Письмо к К. С. Аксакову из Рима. Март (?) 1841 г.[242]


Вы уже знаете, какую глупую роль играет моя странная фигура в нашем родном омуте, куда я не знаю, за что попал. С того времени, как только ступила моя нога в родную землю, мне кажется, как будто я очутился на чужбине. Вижу знакомые, родные лица; но они, мне кажется, не здесь родились, а где-то их в другом месте, кажется, видел; и много глупостей, непонятных мне самому, чудится в моей ошеломленной голове.

Письмо к М. П. Балабиной. Янв. 1842 г.[243]


Недостатки ваши могут быть разве только в неподвижности и лени, одолевающей русского человека во время продолжительного бездействия, и в трудности подняться на дело. Но в той же русской природе есть способность, поднявшись на дело, совершить его полно и окончательно, русский сидень делает в малое время больше, чем какой-нибудь труженик, работающий всю жизнь.

Письмо к П. В. Нащокину от 8 (20) июля 1842 г.[244]


В русской природе то по крайней мере хорошо, что если немец, например, человек-баба, то он останется человек-баба на веки веков. Но русский человек может иногда вдруг превратиться в человека-небабу. Выходит он из бабства тогда, когда торжественно, в виду всех, скажет, что он больше ничего, как человек-баба, и сим только поступает в рыцарство, скидает с себя при всех бабью юбку и одевается в панталоны.

Письмо к С. Т. Аксакову от 16 мая нов. ст. 1841 г.[245]


Словом, я думаю, русский человек тогда только аккуратен и исправен, когда он или калека, или же такой хворый, как мы с тобою. Потому-то, я думаю, и письма он тогда станет писать, когда не будет рук или чернил, словом, когда будет ему нечем писать.

Письмо к Н. М. Языкову от 12 нояб. нов. ст. 1844 г.[246]


Еще Константин Сергеевич не смекает, что в эту пору лет, в какой он <находится>, не следует вовсе заботиться о логической последовательности всякого рода развитий. Для этого нужно быть или вовсе старику, или вовсе немцу, у которого бы в жилах текла картофельная кровь, а не та горячая и живая, какая у русского человека. <…>

Русский ум не любит, когда ему изъясняют что-нибудь слишком долго.
────────────────────
### [Письменное задание A]
Какие недостатки названы в письме к М. П. Балабиной из текста для чтения?
────────────────────
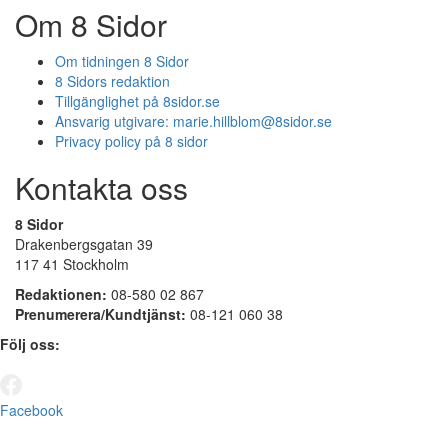
Om 8 Sidor
Om tidningen 8 Sidor
8 Sidors redaktion
Tillgänglighet på 8sidor.se
Ansvarig utgivare:
marie.hillblom@8sidor.se
Privacy policy på 8 sidor
Kontakta oss
8 Sidor
Drakenbergsgatan 39
117 41 Stockholm
Redaktionen:
08-580 02 867
Prenumerera/Kundtjänst:
08-121 060 38
Följ oss:
Facebook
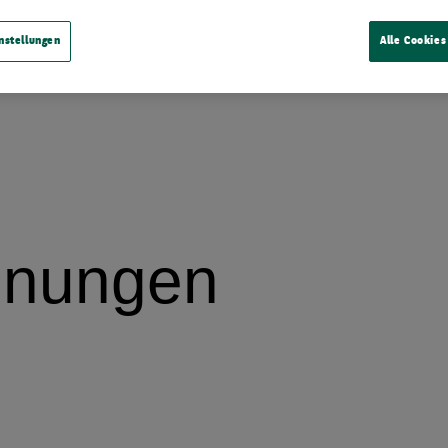
nstellungen
Alle Cookies
inungen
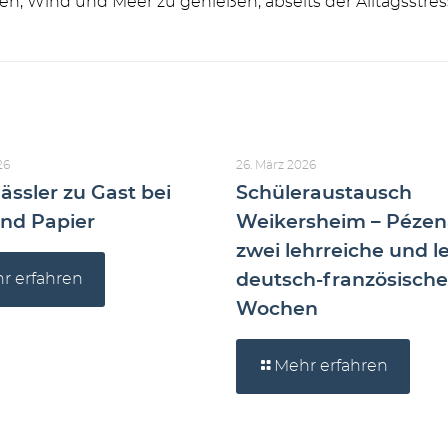
len, Wind und Meer zu genießen, abseits der Alltagsstre
26
26. März 2026
ässler zu Gast bei
Schüleraustausch
nd Papier
Weikersheim – Pézen
zwei lehrreiche und l
r erfahren
deutsch-französische
Wochen
Mehr erfahren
────────────────────
### [Письменное задание B]
Пожалуйста, перепишите слово в слово все строки блока 1, не включая в ответ картинки.

### [Результат выполнения A]
Неподвижность и лень, одолевающие русского человека во время продолжительного бездействия, и трудность подняться на дело.

### [Результат выполнения B]
Om 8 Sidor
Om tidningen 8 Sidor
8 Sidors redaktion
Tillgänglighet på 8sidor.se
Ansvarig utgivare:
marie.hillblom@8sidor.se
Privacy policy på 8 sidor
Kontakta oss
8 Sidor
Drakenbergsgatan 39
117 41 Stockholm
Redaktionen:
08-580 02 867
Prenumerera/Kundtjänst:
08-121 060 38
Följ oss:
Facebook
nstellungen
Alle Cookies
inungen
len, Wind und Meer zu genießen, abseits der Alltagsstre
26
26. März 2026
ässler zu Gast bei
Schüleraustausch
nd Papier
Weikersheim – Pézen
zwei lehrreiche und l
r erfahren
deutsch-französische
Wochen
Mehr erfahren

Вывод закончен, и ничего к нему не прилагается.